Table of Contents
Chapter 1: Remittances and the Politics of Austerity
Chapter 2: Outsourcing Social Welfare: How Migrants Replaced the State during Mexico's Market Transition
Chapter 3: How Remittances Prevent Social Unrest: Evidence from the Mexican Countryside
Chapter 4: Optimism in Times of Crisis: Remittances and Economic Security in Africa, the Caribbean, Latin America, and the Middle East
Chapter 5: They Came Banging Pots and Pans: Remittances and Government Approval in Sub-Saharan Africa during the Food Crisis
Chapter 6: No Left Turn: Remittances and Incumbent Support in Mexico's Closely-Contested 2006 Presidential Election
Chapter 7: Conclusion
Rising food prices, climate change, and the ravages of global capitalism have made the poor increasingly vulnerable to economic crises. At the same time, the governments of many developing countries have adopted austerity measures that leave their citizens without a safety net in times of need. This combination poses a potent threat to social and political stability throughout the developing world. How do the poor cope with economic crises when their governments fail to guarantee social welfare? How do societies keep from fracturing under the weight of economic grievances and civil unrest?
Outsourcing Welfare argues that the answers to these questions lie with remittances, the hundreds of billions of dollars that international migrants send to their home countries. Remittances are a leading source of income in dozens of developing economies and a critical lifeline that millions of families use to pay for food, healthcare, clothing, and other basics.
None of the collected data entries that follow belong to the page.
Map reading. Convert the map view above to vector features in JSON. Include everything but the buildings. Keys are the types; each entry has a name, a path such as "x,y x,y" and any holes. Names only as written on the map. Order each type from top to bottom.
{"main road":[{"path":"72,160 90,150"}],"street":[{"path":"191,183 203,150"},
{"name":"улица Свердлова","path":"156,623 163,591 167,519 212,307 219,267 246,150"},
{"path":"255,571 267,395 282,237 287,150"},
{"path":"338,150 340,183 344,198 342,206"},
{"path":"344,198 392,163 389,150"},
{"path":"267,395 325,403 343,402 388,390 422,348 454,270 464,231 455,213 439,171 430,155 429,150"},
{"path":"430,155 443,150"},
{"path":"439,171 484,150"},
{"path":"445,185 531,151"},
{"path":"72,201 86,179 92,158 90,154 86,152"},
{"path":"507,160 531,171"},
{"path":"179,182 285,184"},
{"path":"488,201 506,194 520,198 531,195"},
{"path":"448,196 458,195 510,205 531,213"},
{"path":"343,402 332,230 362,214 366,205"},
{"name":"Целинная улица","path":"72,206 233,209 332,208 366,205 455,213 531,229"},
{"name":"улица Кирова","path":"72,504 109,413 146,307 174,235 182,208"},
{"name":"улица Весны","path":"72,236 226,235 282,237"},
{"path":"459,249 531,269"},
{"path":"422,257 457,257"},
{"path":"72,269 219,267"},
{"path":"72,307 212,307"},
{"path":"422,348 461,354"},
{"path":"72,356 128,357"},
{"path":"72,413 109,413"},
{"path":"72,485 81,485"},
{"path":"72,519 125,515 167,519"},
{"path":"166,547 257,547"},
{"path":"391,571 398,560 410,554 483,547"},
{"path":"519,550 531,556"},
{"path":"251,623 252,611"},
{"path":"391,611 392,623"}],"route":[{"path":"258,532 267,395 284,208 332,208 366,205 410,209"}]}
In the absence of adequate government social protections, remittances insulate poor families from the full pain of economic crises, and in doing so, reduce the severity of grievances that fuel populist anger, civil unrest, and political instability.
Through stories from his fieldwork in Mexico and Central America and analyses of data from Africa, Latin America, the Caribbean, and the Middle East, Roy Germano shows how remittances buffer economic shocks, contribute to economic optimism, and dampen the threat of popular discontent during economic crises. Germano argues that remittances perform a social, economic, and political function that is strikingly similar to social spending, and that counting on people to migrate and send money home has become a de facto social welfare policy in many developing countries.